Да, конечно, не о таком контакте мечталось им, странно, странно встретили их, но теперь они знали, что перед ними были все-таки разумные существа, и, стало быть, можно было облегченно вздохнуть.
2
Кирд номер Двести семьдесят четыре возвращался домой. Он шел по улице, привычно рассчитывая кратчайший маршрут. Он не решал: «Сегодня я должен постараться выбрать кратчайший маршрут». Такая программа была заложена в его совершенный мозг раз и навсегда, и, возвращаясь домой, он всегда избирал кратчайший маршрут. Четыре его глаза видели все вокруг: удлиняющиеся тени от одинаковых домиков, заходящее светило, которое перед закатом всегда становилось совсем оранжевым, других кирдов. Те, кто шел неторопливым, размеренным шагом, возвращались, как и он, домой, потому что только при выполнении приказов кирд может торопиться, бежать. Главное – экономия энергии, и поэтому кирды всегда возвращались домой после выполнения приказа самым экономичным шагом.
Его датчики отметили, что поднимался ветер, который всегда начинал завывать при закате светила, температура опускалась. Но мозг его не регистрировал эти сигналы, потому что они не интересовали его. Его вообще ничто не интересовало. Абсолютно ничто. Он был машиной. Совершенной, но машиной, которая действовала только тогда, когда выполняла приказ. Он никогда не задумывался, откуда исходят приказы, которые то посылали его в очередной раз восстанавливать склад аккумуляторов, разрушенный дефами, то охранять от них город, то, как это случилось сегодня, снимать характеристики с неких существ, которых никогда прежде не видел. Приказ есть приказ. Двести семьдесят четвертый никогда не оспаривал его, не подвергал сомнению. Он просто получал приказ и мгновенно начинал действовать, выполняя его. Если приказ был простой, он исполнял его не задумываясь. Если же задача была сложной, он сам разрабатывал тактику ее выполнения.
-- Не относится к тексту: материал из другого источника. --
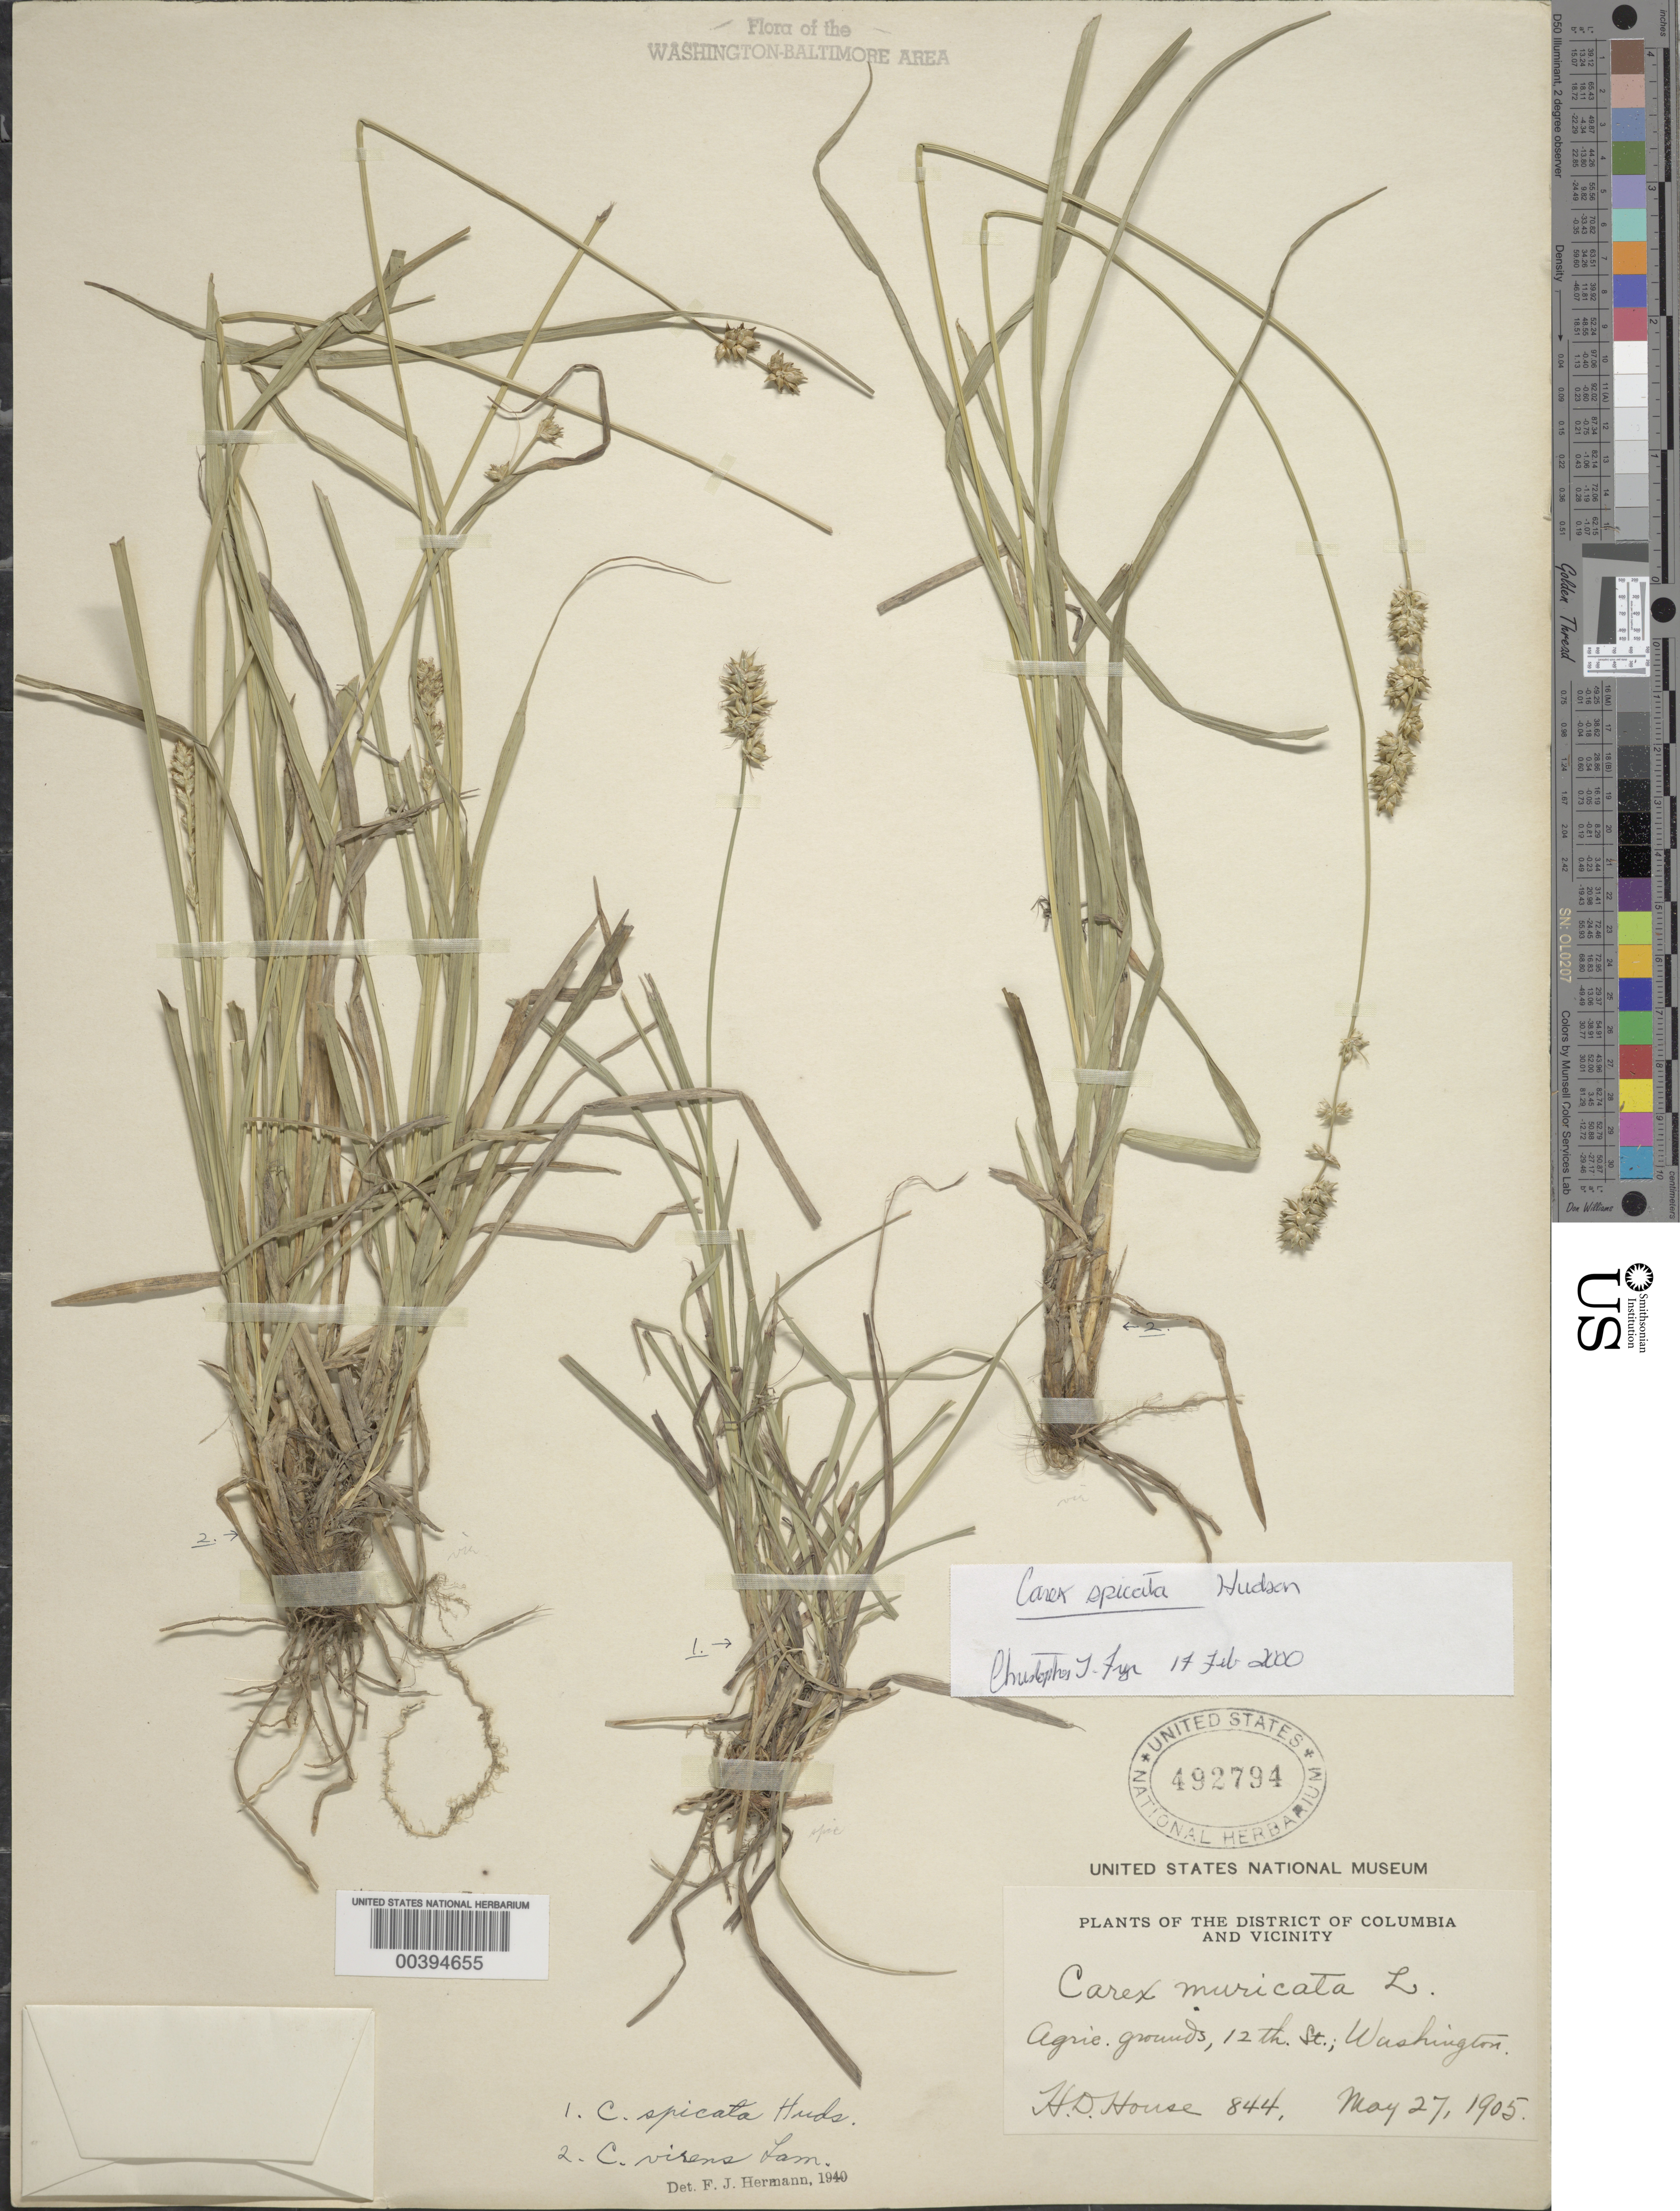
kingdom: Plantae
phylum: Tracheophyta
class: Liliopsida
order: Poales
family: Cyperaceae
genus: Carex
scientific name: Carex spicata subsp. spicata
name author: Huds.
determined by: Frye, C.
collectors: H. D. House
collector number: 844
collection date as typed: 27 May 1905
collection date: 1905-05-27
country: United States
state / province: District of Columbia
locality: Agriculture grounds vicinity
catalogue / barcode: US 492794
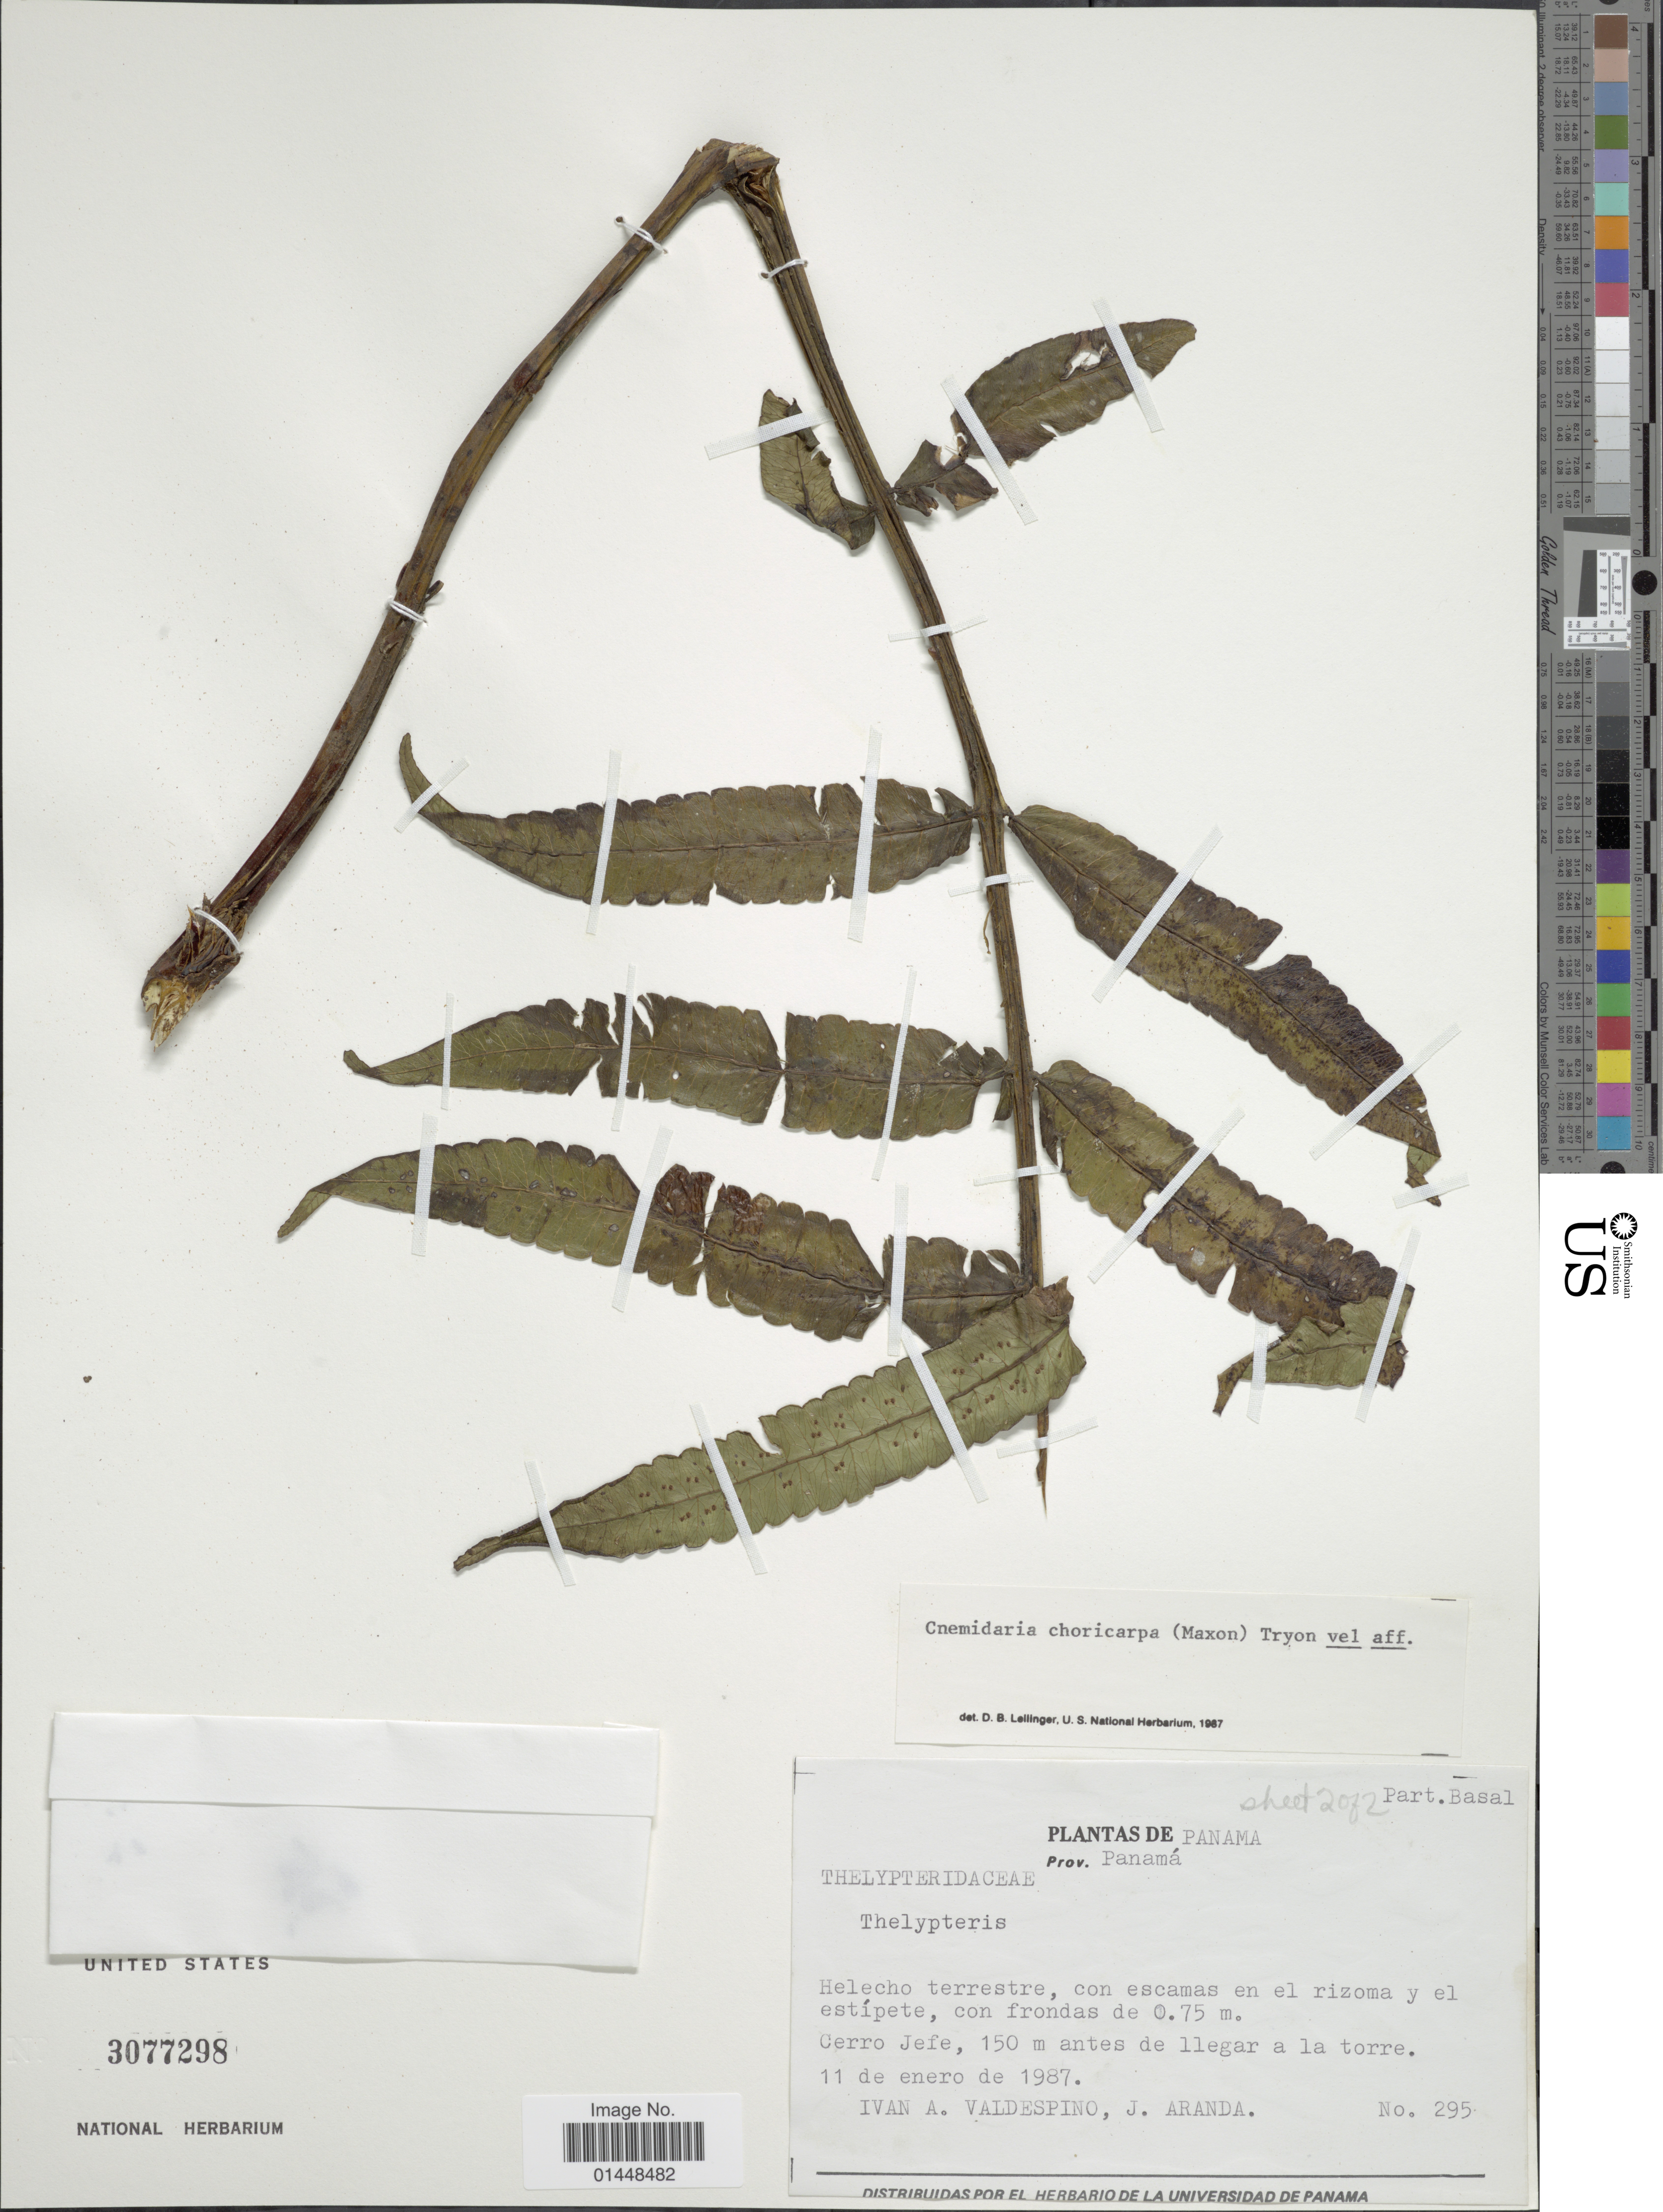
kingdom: Plantae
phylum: Tracheophyta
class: Polypodiopsida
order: Cyatheales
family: Cyatheaceae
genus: Cyathea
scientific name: Cyathea choricarpa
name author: (Maxon) Domin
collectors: I. A. Valdespino & J. Aranda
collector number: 295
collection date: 1987-01-11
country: Panama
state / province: Panamá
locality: Cerro Jefe, 150 m antes de llegarr a la torre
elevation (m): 150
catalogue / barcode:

Он был машиной, но машиной совершенной, наделенной острым, быстродействующим умом. И если бы вся сила этого ума была направлена на осознание себя, на попытку понять устройство их мира, он бы наверняка многое осознал и понял. Но он никогда не пытался этого сделать, потому что был машиной и побуждался к действию и мысли только командой. А приказа понять себя и найти некий смысл в своем существовании он никогда не получал.
Разумеется, для множества вещей приказа не требовалось. Выполнив очередной, он всегда посылал об этом сообщение. Куда – он не знал и не задумывался, кто получит его. Он просто-напросто посылал мысленное сообщение, что то-то и то-то сделано им, номером Двести семьдесят четвертым. Равным образом он подтверждал получение приказа: Двести семьдесят четвертый приказ принял: должен, например, явиться на круглый стенд, снять характеристики с вновь прибывших существ и доложить о результатах, как он это сделал сегодня.